Multilingual examples

The original CLIP Model only works for English, hence, we used Multilingual Knowledge Distillation to make this model work with 50+ languages.

For this, we must load the clip-ViT-B-32-multilingual-v1 model to encode our labels. We can define our labels in 50+ languages and can also mix the languages we have

python
# We provide the CLIP model and image loading codes again for those who use this multilingual
# version directly without having used the monolingual language.

# Import models
multi_model = SentenceTransformer("sentence-transformers/clip-ViT-B-32-multilingual-v1")
clip = SentenceTransformer("sentence-transformers/clip-ViT-B-32")

# Then, we define our labels as text. Here, we use 4 labels
labels = [
    "Hund",  # German: dog
    "gato",  # Spanish: cat
    "巴黎晚上",  # Chinese: Paris at night
    "Париж",  # Russian: Paris
]

# We point to some images in our repository which we want to classify
img_names = ["eiffel-tower-day.jpg", "eiffel-tower-night.jpg", "two_dogs_in_snow.jpg", "cat.jpg"]
url = "https://raw.githubusercontent.com/huggingface/sentence-transformers/main/examples/sentence_transformer/applications/image-search/"
image_urls = [url + filename for filename in img_names]


# We compute the text embeddings for these labels
txt_emb = multi_model.encode(labels, convert_to_tensor=True)
img_emb = clip.encode(image_urls, convert_to_tensor=True)

# Cosine similarity + confidence
cos_scores = multi_model.similarity(img_emb, txt_emb)
# CLIP's logit scale is ~100, which sharpens the softmax into clear probabilities.
confidence = F.softmax(cos_scores * 100, dim=-1)

# Display results
for image_url, scores in zip(image_urls, confidence):
    display(IPImage(url=image_url, width=200))
    print(f"{'Label':<20} {'Confidence':>10}")
    sorted_results = sorted(zip(labels, scores.tolist()), key=lambda x: -x[1])
    for label, score in sorted_results:
        print(f"{label:<20} {score:.1%}")
    print(f"\nPredicted: {sorted_results[0][0]} ({sorted_results[0][1]:.1%})\n")
    print("-" * 30 + "\n")

We can also try a more recent multilingual model: MetaCLIP 2 (mid 2025).
It's a 390M parameters model (smallest version of the family) whereas clip-ViT-B-32-multilingual-v1 is a 223M one.
As an alternative, you can check the models with the zero-shot-image-classification pipeline tag on the 🤗 Hub.

python
# Here we use the same model for images and text
model_name = "facebook/metaclip-2-worldwide-s16-384"
multi_model = SentenceTransformer(model_name)

labels = [
    "Hund",  # German: dog
    "gato",  # Spanish: cat
    "巴黎晚上",  # Chinese: Paris at night
    "Париж",  # Russian: Paris
]
img_names = ["eiffel-tower-day.jpg", "eiffel-tower-night.jpg", "two_dogs_in_snow.jpg", "cat.jpg"]
url = "https://raw.githubusercontent.com/huggingface/sentence-transformers/main/examples/sentence_transformer/applications/image-search/"
image_urls = [url + filename for filename in img_names]

# Encode texts
txt_emb = multi_model.encode(labels, convert_to_tensor=True)

# Encode images
img_emb = multi_model.encode(image_urls, convert_to_tensor=True)

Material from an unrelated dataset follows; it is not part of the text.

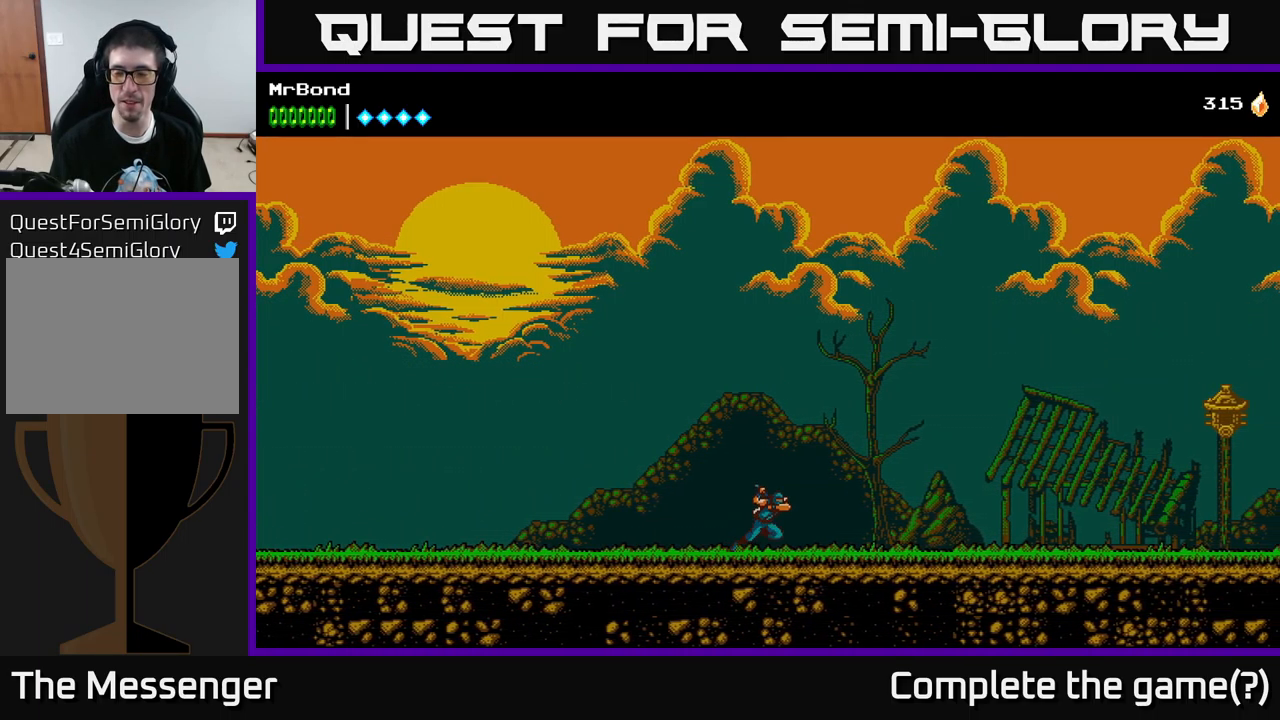
{"buttons": ["DPAD_RIGHT"], "left_stick": "center", "right_stick": "center", "events": []}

# Cosine similarity + confidence
cos_scores = multi_model.similarity(img_emb, txt_emb)
# MetaCLIP 2's temperature is lower than CLIP's (logit scale ~exp(2.66)=14),
# so we scale by ~10 rather than 100.
confidence = F.softmax(cos_scores * 10, dim=-1)

# Display results
for image_url, scores in zip(image_urls, confidence):
    display(IPImage(url=image_url, width=200))
    print(f"{'Label':<20} {'Confidence':>10}")
    sorted_results = sorted(zip(labels, scores.tolist()), key=lambda x: -x[1])
    for label, score in sorted_results:
        print(f"{label:<20} {score:.1%}")
    print(f"\nPredicted: {sorted_results[0][0]} ({sorted_results[0][1]:.1%})\n")
    print("-" * 30 + "\n")

Trimmed models

Trimmed models are models where with cut tokens in the vocabulary of an original model to create a monolingual or a n-lingual new model.
The advantage of this technique is that we obtain a smaller model which retains the same performance for preserved languages (but then loses those in non-preserved languages).
To learn more about this technique, you can check out this blog post.

Let's try a trimmed version of the models of the previous section, with for example a French version of the sentence-transformers/clip-ViT-B-32-multilingual-v1 which goes from 223M parameters to 144M, which is a reduction of 35.53%.

Note here that we illustrate with French but you can find any language obtainable from the original sentence-transformers/clip-ViT-B-32-multilingual-v1 by consulting this collection Hugging Face.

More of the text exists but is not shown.